Start of Text

Published in The Saudi Gazette on 09 - 04 - 2024

Israel said it will open the Erez crossing to northern Gaza, where starvation is most acute, and will also open the Ashdod deep water port a short distance to the north — but has not yet detailed when or how these routes will operate.
It follows the Israeli military's killing of seven aid workers on April 1, which prompted the US to tell Israel to prevent civilian harm and humanitarian suffering if it wanted to maintain US support.
Aid agencies and foreign officials have long urged Israel to open more crossings and allow use of Ashdod, saying this could dramatically alleviate hunger. Israel has also said it will allow more aid from Jordan to enter Gaza.
"I think it's a turning point," Jan Egeland from the Norwegian Refugee Council told the BBC.
"I think now the aid will flow freely, and I think there will be a protection scheme for civilians, including aid workers, that will work. [US President Joe] Biden has now told [Israeli Prime Minister Benjamin] Netanyahu to open up and now they have finally relented."
The number of trucks carrying food entering through the two already operational crossings in southern Gaza increased sharply after Israel's announcement. On April 8, 419 aid trucks went in, according to the Israeli authorities, including 330 trucks carrying food — more than double the average 140 food trucks a day in March.
But the Erez crossing to northern Gaza remained closed and Israeli officials have given no indication when it will open as promised.
German Foreign Minister Annalena Baerbock has said Israel has "no more excuses" to delay aid getting into Gaza after Israel agreed to open new routes. "We expect the Israeli government to implement its announcements quickly," she said.
Ashdod port, 32km (20 miles) north of Gaza, is one of Israel's three main cargo ports and can handle more than 1.5 million containers a year.
Until now, Israel has restricted its use for the delivery of aid. In February, the head of the UNRWA, the UN agency for Palestinians, said Israel was blocking a Turkish shipment containing a month's supply of food for a million Palestinians there.
The Erez crossing in between Israel and northern Gaza is the closest to Ashdod. Before the war, it was the only crossing point for people between Israel and Gaza.
It was used by Palestinians with permits to work in Israel, those who were approved to travel in exceptional humanitarian cases and some students and sportspeople. It was also used by staff from international aid organizations. It was attacked by Hamas on Oct. 7 and has been closed since then.
However, so far, no details have been given of timings, quantities or the types of aid that will be permitted to enter Gaza, nor of how it will be distributed.
As conditions have deteriorated, the delivery of aid has been accompanied by deadly violence.
There have been regular reports of shooting at Palestinians gathering to receive the little aid that has arrived in northern Gaza. The Hamas-run Ministry of Health in Gaza and local Palestinians have accused Israeli forces of firing on desperate people.
Israel has denied involvement, saying Palestinians have died in crushes, been run over by trucks and been shot by armed Palestinians, and that when Israeli troops have opened fire it has been at people they have deemed "suspects".

End of Text

Questions on the material:
**1.** Reproduce the Gaza aid report between "It follows the" and "to enter Gaza.", inclusive, replacing "Aid agencies" with "Humanitarian organizations".
**2.** Answer these questions from the Gaza aid report:
(a) How many aid trucks entered Gaza on April 8, according to the Israeli authorities?
(b) How far from Gaza is Ashdod port, and in which direction?
(c) On what date did Hamas attack the Erez crossing?
**3.** Continue the Gaza aid report after its final sentence.

Start of Data to examine

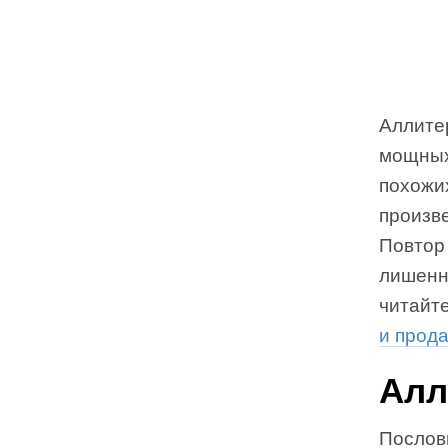
Аллите
мощных
похожих
произв
Повтор
лишенн
читайт
и прод
Алл
Послов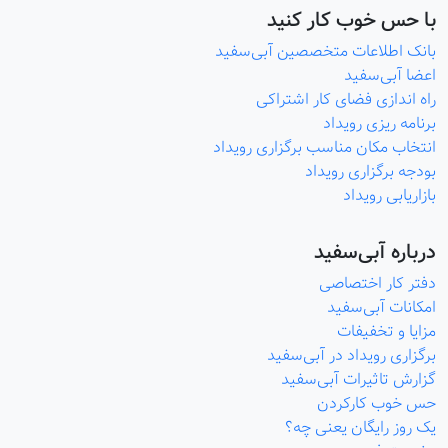
با حس خوب کار کنید
بانک اطلاعات متخصصین آبی‌سفید
اعضا آبی‌سفید
راه اندازی فضای کار اشتراکی
برنامه ریزی رویداد
انتخاب مکان مناسب برگزاری رویداد
بودجه برگزاری رویداد
بازاریابی رویداد
درباره آبی‌سفید
دفتر کار اختصاصی
امکانات آبی‌سفید
مزایا و تخفیفات
برگزاری رویداد در آبی‌سفید
گزارش تاثیرات آبی‌سفید
حس خوب کارکردن
یک روز رایگان یعنی چه؟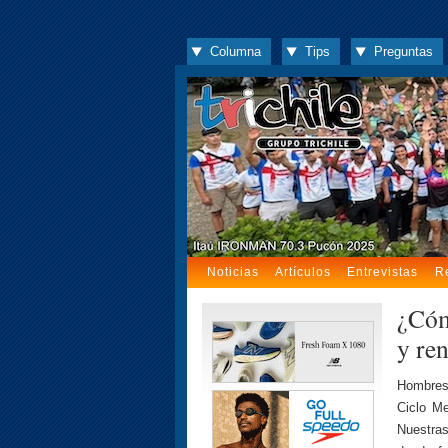
Columna
Tips
Preguntas
Noticias
Artículos
Entrevistas
R
¿Cóm
y re
Hombres
Ciclo Me
Nuestra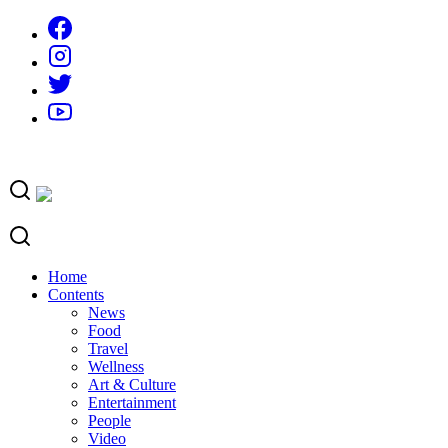
Skip
to
content
Home
Contents
News
Food
Travel
Wellness
Art & Culture
Entertainment
People
Video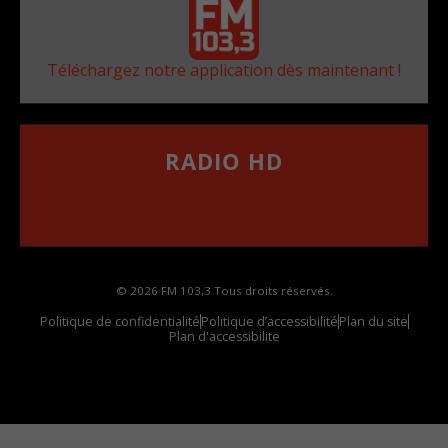
Téléchargez notre application dès maintenant !
RADIO HD
••••••••••••••••••
Comment synthoniser la fréquence HD dans
votre voiture
© 2026 FM 103,3 Tous droits réservés.
Politique de confidentialité
Politique d’accessibilité
Plan du site
Plan d'accessibilite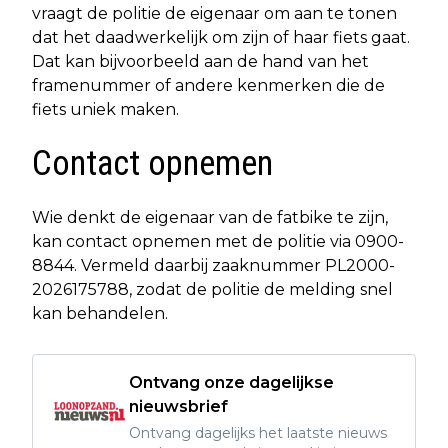
vraagt de politie de eigenaar om aan te tonen
dat het daadwerkelijk om zijn of haar fiets gaat.
Dat kan bijvoorbeeld aan de hand van het
framenummer of andere kenmerken die de
fiets uniek maken.
Contact opnemen
Wie denkt de eigenaar van de fatbike te zijn,
kan contact opnemen met de politie via 0900-
8844. Vermeld daarbij zaaknummer PL2000-
2026175788, zodat de politie de melding snel
kan behandelen.
Ontvang onze dagelijkse
nieuwsbrief
Ontvang dagelijks het laatste nieuws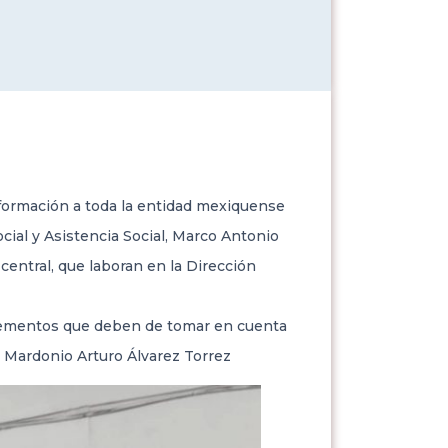
nformación a toda la entidad mexiquense
ocial y Asistencia Social, Marco Antonio
central, que laboran en la Dirección
 elementos que deben de tomar en cuenta
, Mardonio Arturo Álvarez Torrez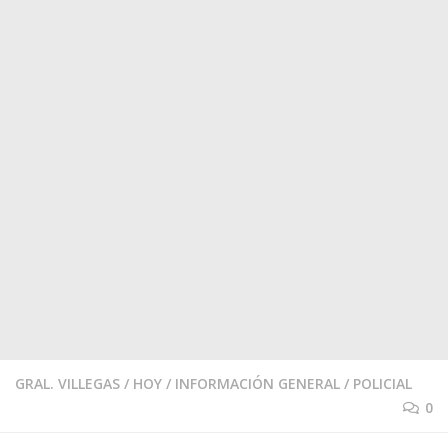
GRAL. VILLEGAS
/
HOY
/
INFORMACIÓN GENERAL
/
POLICIAL
0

End of Data to examine

Answers by item number:
**1.**
It follows the Israeli military's killing of seven aid workers on April 1, which prompted the US to tell Israel to prevent civilian harm and humanitarian suffering if it wanted to maintain US support.
Humanitarian organizations and foreign officials have long urged Israel to open more crossings and allow use of Ashdod, saying this could dramatically alleviate hunger. Israel has also said it will allow more aid from Jordan to enter Gaza.

**2.**
(a) 419 aid trucks, including 330 carrying food.
(b) 32km (20 miles) north of Gaza.
(c) Oct. 7.

**3.**
The UN says children in northern Gaza are starving to death and famine is looming. The quickest, most effective way to get aid into the territory is overland — but the entry of trucks via two crossings in southern Gaza has so far not met the need for food.
Humanitarian agencies, Israel's allies and other countries have accused Israel of not doing enough to ensure that food gets to those who need it. Some have accused Israel of using starvation as a weapon of war.
All aid for Gaza is subject to strict Israeli security checks aimed at preventing anything that could be used by Hamas from entering. But aid groups say these are complex and arbitrary, causing major delays.
Israel has denied impeding the entry of aid to Gaza and accuses aid organizations of failing to distribute it.
Cogat, the Israeli body that coordinates humanitarian aid to Gaza, insists that the number of food trucks entering Gaza is higher than before the war, when 70 of the 500 daily trucks entering Gaza were carrying food specifically.
But fighting and the breakdown of social order have severely hampered aid distribution, while Gaza's ability to produce its own food has been reduced to almost zero as farms, bakeries and factories have been destroyed or left inaccessible.
Israel has also banned the UN's Palestinian refugee agency, UNRWA, from delivering aid to northern Gaza over allegations it made that some UNRWA staff took part in the Oct. 7 Hamas attack that sparked the current war. Cogat said Israel would work with organizations that "are not involved in terror".
As not enough food has been reaching people via land, countries have been trying alternative routes via the skies and sea - but these too have been beset by problems.
The US, Jordan, Egypt, France, the Netherlands and Belgium are among the countries to have dropped aid into Gaza, but aid groups say the technique is a last resort that can't meet the need.
At least 20 Palestinians are reported to have been killed during air drops — five when a parachute on an aid package failed to open and the crate fell on people waiting below, and the others when aid packages fell in the sea and desperate people drowned while trying to retrieve them.
In late February, four tons of medicine, fuel and food for patients and staff at Tal Al-Hawa hospital in Gaza city were dropped. The aid was UK-funded and air dropped by Jordanian Air Force.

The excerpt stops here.